PRUÉBALO ▸ Por favor, recoge todas las líneas de las filas que contengan la cadena "Mitarbeiter".

=-=-=

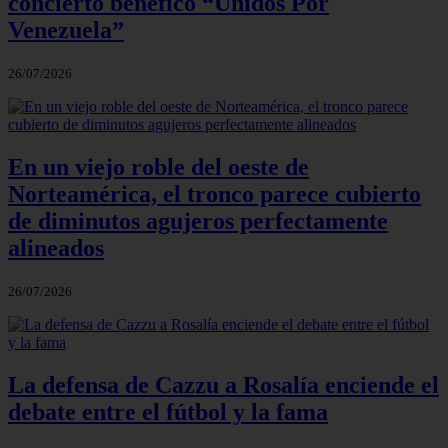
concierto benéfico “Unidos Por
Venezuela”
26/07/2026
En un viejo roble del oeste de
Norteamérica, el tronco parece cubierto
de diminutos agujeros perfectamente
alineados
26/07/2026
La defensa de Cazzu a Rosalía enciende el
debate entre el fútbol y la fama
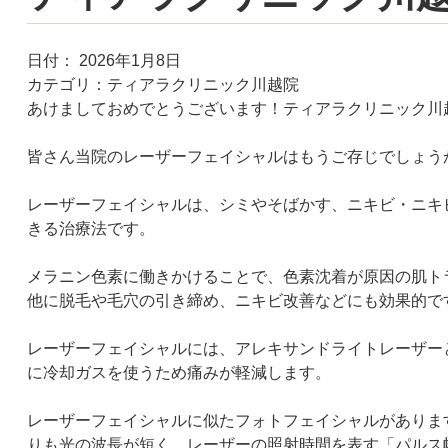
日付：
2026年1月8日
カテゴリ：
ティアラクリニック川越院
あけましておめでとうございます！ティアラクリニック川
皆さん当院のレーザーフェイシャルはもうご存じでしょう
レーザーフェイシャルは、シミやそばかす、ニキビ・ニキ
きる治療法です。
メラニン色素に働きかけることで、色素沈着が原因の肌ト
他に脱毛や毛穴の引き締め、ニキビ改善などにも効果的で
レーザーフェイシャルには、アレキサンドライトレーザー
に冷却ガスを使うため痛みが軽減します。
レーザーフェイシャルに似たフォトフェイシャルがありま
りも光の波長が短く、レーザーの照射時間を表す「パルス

=-=-=

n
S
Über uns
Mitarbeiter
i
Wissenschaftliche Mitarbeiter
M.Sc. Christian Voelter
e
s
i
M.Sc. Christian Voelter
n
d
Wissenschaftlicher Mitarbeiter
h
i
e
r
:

=-=-=

RESPUESTA ESCRITA ▸
Mitarbeiter
Wissenschaftliche Mitarbeiter
Wissenschaftlicher Mitarbeiter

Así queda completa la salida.